* What is being asked:
In the material below, find each line with the word "Igual" and list it.

* Data extract:
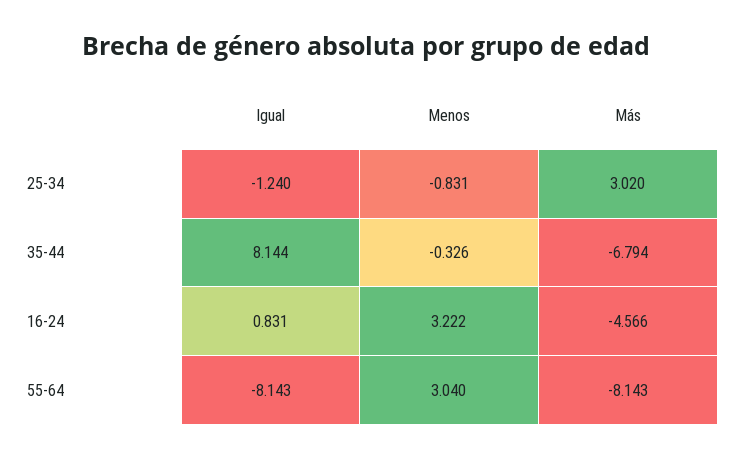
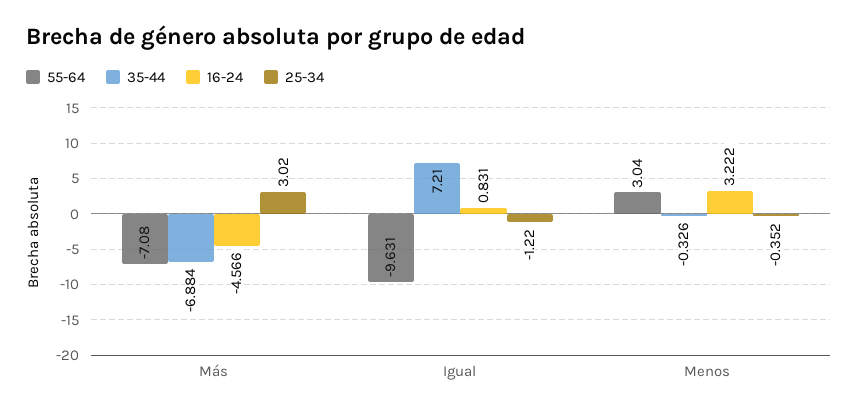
25-34, Igual: -1.24 -> -1.22
25-34, Menos: -0.831 -> -0.352
35-44, Igual: 8.144 -> 7.21
35-44, Más: -6.794 -> -6.884
55-64, Igual: -8.143 -> -9.631
55-64, Más: -8.143 -> -7.08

* Output of the task:
25-34, Igual: -1.24 -> -1.22
35-44, Igual: 8.144 -> 7.21
55-64, Igual: -8.143 -> -9.631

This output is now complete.